Re: Is NSMutableArray slow?
Re: Is NSMutableArray slow?
- Subject: Re: Is NSMutableArray slow?
- From: Dietmar Planitzer <email@hidden>
- Date: Thu, 2 Oct 2003 13:39:55 +0200
On Wednesday, October 1, 2003, at 11:11 PM, Chaz McGarvey wrote:
Hello:
If I had an operation that produced a lot of integers (>100000)
quickly and I wanted to have the integers when the operation finished,
would putting each integer into an NSNumber and then putting the
NSNumber onto the end of an NSMutableArray for each integer going to
be a bottleneck?
Yes, there is a good chance that this would become a bottleneck.
Because this kind of question comes up every few weeks, let's take a
closer look at what it means to (ab)use an NSArray as a data storage
for primitive data types like integers, floats & co.

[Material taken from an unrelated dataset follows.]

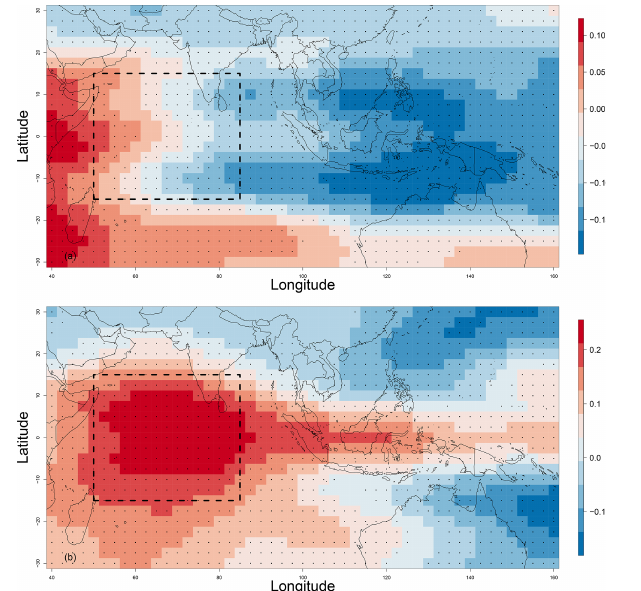
Figure 2. The optimal domain of computation of analogs. We com- puted analogs over the Indian Ocean, in the geographic areas indi- cated by the dashed black rectangle with coordinates 15 ◦ S–15 ◦ N, 50–85 ◦ E. The figure shows the temporal correlation between Z500, RMM1 (a) , and RMM2 (b) for the whole studied period from 1979 to 2020. The correlation is weak, but it is still significant, with p values ≤ 0 . 05 that we indicate with black dots over each grid of the considered domain (including the optimal region used to compute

The following assumes that we want to store and manipulate 100.000
32bit integers.
A) Memory requirements
------------------------
1) NSMutableArray:
In this case each single integer must be wrapped in an NSNumber object
which is then added to an NSMutableArray. The array itself requires a
few bytes for its header plus, more importantly, 4 bytes per integer,
because it must store a pointer to an NSNumber instance in each slot.
This makes 400.000 bytes for the NSMutableArray itself.
Each NSNumber instance requires 4 bytes for the class pointer, 4 bytes
for the reference count (assuming that it is an inline ref. count -
things would be worse for an external ref. count) plus 4 bytes for the
actual integer value. We assume that the type information is implicitly
encoded as part of the concrete NSNumber subclass so that it isn't
necessary to store it explicitly.
Overall a single NSNumber instance requires 12 bytes. However, the
MacOS X memory allocator has an allocation granularity of 8 bytes. This
means that a memory block always has a real size which is a multiple of
8 bytes. Therefor it follows that each NSNumber instance actually
consumes 16 bytes of memory.
Overall this makes 400.000 + 16*100.000 = 2.000.000 bytes or roughly 2
MBytes for storing 100.000 integers.
2) Simple C style integer array:
We just need 4 bytes per integer in this case, which results in a
storage requirement of 400.000 bytes, or less than 0.5 Mbytes.
Note, that the difference between these two storage models will be
larger on a G5 as soon as MacOS X gains full support for 64bit address
spaces. There, each pointer will consume 8 bytes rather than just 4,
which means for (1): 8 bytes per NSArray slot + 8 bytes NSNumber class
pointer => 800.000 + (8+4+4)*100.000 = 800.000 + 16*100.000 = 2.400.000
or roughly 2.4 MBytes (!) vs. 0.5 MBytes for solution #2.
B) Performance overhead for element addition/access
------------------------------------------------------
1) NSMutableArray:
Adding an integer requires the creation of a new NSNumber instance.
This implies at least two ObjC message send operations (+alloc plus
-init) and a memory allocation (allocating the NSNumber instance).
Adding the new NSNumber to our NSArray requires another message send
operation (-addObject:) plus a realloc() operation every n'th integer.
Overall this results in 2*(1+1+1) = 6 subroutine calls (objc_msgSend +
method implementation) plus one call to malloc() plus one call to
realloc() every n'th integer.
Accessing an integer means sending -objectAtIndex: to the NSArray plus
-intValue to the NSNumber object: 4 subroutine calls.
2) Simple C style integer array:
Adding an integer requires a single call to realloc() in the worst case
(can be amortized over many additions with a capacity schema). Storing
the integer requires just 2 or 3 machine instructions.
Overall just one subroutine call for ever n'th integer.
Accessing an integer requires 2 or 3 machine instructions and 0
subroutine calls.
----
Another thing which should be kept in mind here is that solution #1
will strew the integers all across the process' address space, while
solution #2 keeps all integers together in one continuous address
range. This is why an algorithm which wants to process the data in
sequence has a much better chance of taking advantage of the CPU's 1st
and 2nd level caches than is the case with solution #1.
Further #2 allows us to take advantage of AltiVec instructions to
process up to four integers at once with a single machine instruction.
Also, G5 double word instructions could be used to process up to two
integers with a single machine instruction. Neither of which is
possible with #1.
In my opinion, primitive data types should never be stored in a Cocoa
collection. Those collection classes were designed for objects and are
suboptimal when it comes to storing primitive data types.